The solution is to build around him. It’s to pencil him in rather than fit him in. He was once the odd midfielder out; now he might just be the first on Berhalter’s team sheet.

“The kid’s unbelievable,” teammate Tyler Adams said Sunday. “To be in the situation he’s in right now, and to be able to be that confident when you come into camp, and put performances in like that — it’s special.”

‘Gio’s been ballin’

The “situation” that Adams referenced is still not ideal. Reyna, having slipped down the depth chart at Borussia Dortmund, hired a superagent, who engineered a strange, stopgap move to Forest in January. Reyna arrived to find another crowded depth chart — on the wing, and behind Forest’s $31.5 million star, Morgan Gibbs-White, in his preferred No. 10 position. He has played just 42 total minutes in two months; he has been an unused sub, and “I was actually not available for a few games through sickness,” he said Sunday.

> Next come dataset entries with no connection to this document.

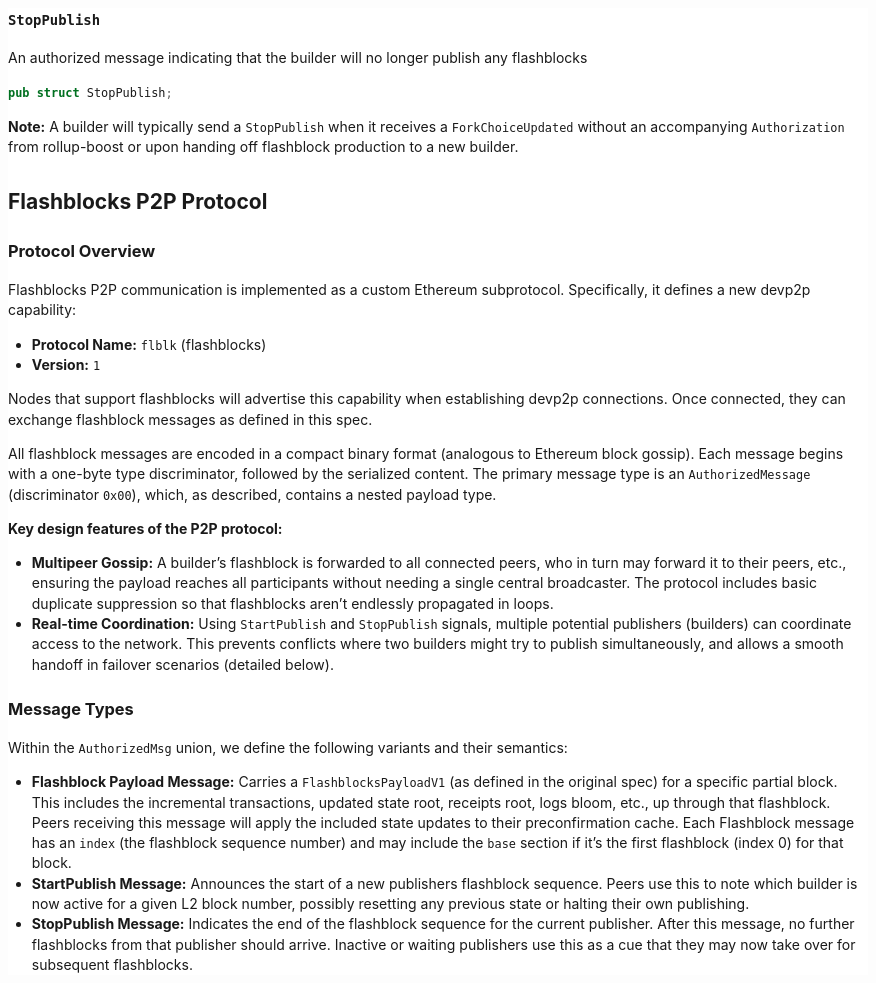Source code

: ### **`StopPublish`**

An authorized message indicating that the builder will no longer publish any flashblocks

```rust
pub struct StopPublish;
```

**Note:** A builder will typically send a `StopPublish` when it receives a `ForkChoiceUpdated` without an accompanying `Authorization` from rollup-boost or upon handing off flashblock production to a new builder.

## Flashblocks P2P Protocol

### Protocol Overview

Flashblocks P2P communication is implemented as a custom Ethereum subprotocol. Specifically, it defines a new devp2p capability:

* **Protocol Name:** `flblk` (flashblocks)
* **Version:** `1`

Nodes that support flashblocks will advertise this capability when establishing devp2p connections. Once connected, they can exchange flashblock messages as defined in this spec.

All flashblock messages are encoded in a compact binary format (analogous to Ethereum block gossip). Each message begins with a one-byte type discriminator, followed by the serialized content. The primary message type is an `AuthorizedMessage` (discriminator `0x00`), which, as described, contains a nested payload type.

**Key design features of the P2P protocol:**

* **Multipeer Gossip:** A builder’s flashblock is forwarded to all connected peers, who in turn may forward it to their peers, etc., ensuring the payload reaches all participants without needing a single central broadcaster. The protocol includes basic duplicate suppression so that flashblocks aren’t endlessly propagated in loops.
* **Real-time Coordination:** Using `StartPublish` and `StopPublish` signals, multiple potential publishers (builders) can coordinate access to the network. This prevents conflicts where two builders might try to publish simultaneously, and allows a smooth handoff in failover scenarios (detailed below).

### Message Types

Within the `AuthorizedMsg` union, we define the following variants and their semantics:

* **Flashblock Payload Message:** Carries a `FlashblocksPayloadV1` (as defined in the original spec) for a specific partial block. This includes the incremental transactions, updated state root, receipts root, logs bloom, etc., up through that flashblock. Peers receiving this message will apply the included state updates to their preconfirmation cache. Each Flashblock message has an `index` (the flashblock sequence number) and may include the `base` section if it’s the first flashblock (index 0) for that block.
* **StartPublish Message:** Announces the start of a new publishers flashblock sequence. Peers use this to note which builder is now active for a given L2 block number, possibly resetting any previous state or halting their own publishing.
* **StopPublish Message:** Indicates the end of the flashblock sequence for the current publisher. After this message, no further flashblocks from that publisher should arrive. Inactive or waiting publishers use this as a cue that they may now take over for subsequent flashblocks.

He also confronted a uniquely demanding league. He joined a team that runs and runs and runs some more. He now plays for a coach who seems to view technical ability and creativity as secondary attributes or luxuries. He has never been the most combative player, nor the hardiest physical specimen, so he has had to adapt. He has had to accelerate his evolution into a more complete midfielder.

But that evolution was already underway. “We can see in camp his growth in certain areas of the game,” Berhalter said. “And for us, it’s the press after loss, the defensive work, that we’ve seen a lot of improvement with.” It’s the shoulder in the back of Mexican counterpart; it’s the 50-50 duel that Reyna won in extra time against Jamaica, two seconds before he dished his second assist.

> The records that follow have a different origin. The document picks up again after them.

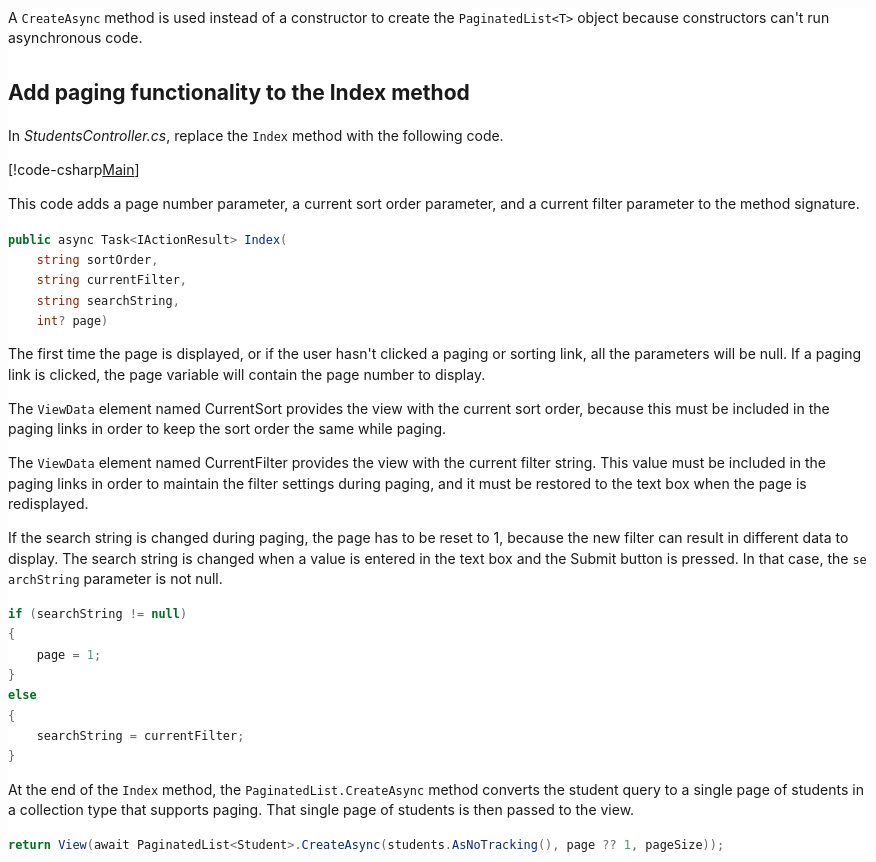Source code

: A `CreateAsync` method is used instead of a constructor to create the `PaginatedList<T>` object because constructors can't run asynchronous code.

## Add paging functionality to the Index method

In *StudentsController.cs*, replace the `Index` method with the following code.

[!code-csharp[Main](intro/samples/cu/Controllers/StudentsController.cs?name=snippet_SortFilterPage&highlight=1-5,7,11-18,45-46)]

This code adds a page number parameter, a current sort order parameter, and a current filter parameter to the method signature.

```csharp
public async Task<IActionResult> Index(
    string sortOrder,
    string currentFilter,
    string searchString,
    int? page)
```

The first time the page is displayed, or if the user hasn't clicked a paging or sorting link, all the parameters will be null.  If a paging link is clicked, the page variable will contain the page number to display.

The `ViewData` element named CurrentSort provides the view with the current sort order, because this must be included in the paging links in order to keep the sort order the same while paging.

The `ViewData` element named CurrentFilter provides the view with the current filter string. This value must be included in the paging links in order to maintain the filter settings during paging, and it must be restored to the text box when the page is redisplayed.

If the search string is changed during paging, the page has to be reset to 1, because the new filter can result in different data to display. The search string is changed when a value is entered in the text box and the Submit button is pressed. In that case, the `searchString` parameter is not null.

```csharp
if (searchString != null)
{
    page = 1;
}
else
{
    searchString = currentFilter;
}
```

At the end of the `Index` method, the `PaginatedList.CreateAsync` method converts the student query to a single page of students in a collection type that supports paging. That single page of students is then passed to the view.

```csharp
return View(await PaginatedList<Student>.CreateAsync(students.AsNoTracking(), page ?? 1, pageSize));
```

It’s the assists and the goals, of course, that make him irreplaceable. “For me, it’s his timing, his touch on the ball, his final pass,” Berhalter said. “All of those things are really outstanding, and next level-type qualities. He has such a feel for space, and how to give the ball to teammates in ideal situations.”

Some club, some day, will surely see that and value that. For now, as U.S. defender Chris Richards said, “Gio’s been balling regardless.” He was named the most outstanding player of the 2024 Nations League. He received a hug, and something along the lines of “I’m proud of you,” from Berhalter as he exited the final.

And then he smiled. After shirking interviews for 15 months, he ambled through the mixed zone, and happily stopped for anybody who had questions, and smiled.

Richards walked by, and “Gio, we get it,” he joked, “you won a trophy, OK.”

Reyna laughed, and the smile widened, and the past was as distant as could be.